Approximately sixty-four years ago, when cottages were being built on Bear Lake, a family bought the lot next to Split Rock. They brought their children there to witness the beauty of the summer in all its splendour. Split Rock was soon coveted by these rambunctious young as a meeting place, a landmark; a fortress. One summer, many years later, two young girls lay on top of it in their bathing suits, appreciating the warmth it always possessed. They sat up to watch their brother come speeding by on the water behind their father’s boat, and laughed as he waved to them, almost losing a ski. They lay back down, rubbing their faces against the towels and their nostrils were filled with the scent of the damp fabric mingling with sand and over-applied suntan oil, now diluted from swimming. There was another smell, too. It was the smell of the rock itself, but this scent was completely intangible, much like all of the rock’s other attributes.

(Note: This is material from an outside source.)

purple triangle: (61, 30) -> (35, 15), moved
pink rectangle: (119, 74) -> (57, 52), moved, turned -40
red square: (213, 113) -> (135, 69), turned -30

The older girl ran her hand across the rock’s surface and found that its texture was also very elusive. It was impossible to decide whether it was smooth or rough, hard or soft, dead or alive. All she could feel was its warmth. When she lay down against it, it felt almost like she was on top of some giant elephant. The rock’s colour was also uncertain, varying in its light and dark tones. It was more than just grey. Like a person’s skin, it was rock-coloured.

Those blasted heat bugs throbbed in the girls’ ears with their vibrating pulse. The sound of distant boat motors and swimmers splashing away in the water was only heard faintly beneath it. The girls stretched out leisurely in the sun, drawing in its rays like water into their soft boiled skin. The younger girl got up after a moment and walked to the end of the rock to pick some berries. She shoved them quickly into her mouth: three raspberries, an unripe blackberry, and oh, two sweet late blueberries. After she had consumed them, her greed consumed her and so she reached up high to the nearby chokecherry tree and stuffed her face full of bitterness. She spat the seeds at her sister resentfully, and smirked when she whined in protest, flicking the seeds down between the cracks with all her other secrets. They fell down to join missing Lego men, lost coins, old hair elastics, someone’s berry picking cup, fallen earrings, discarded love letters, and all the other bitter remnants of a rocky past.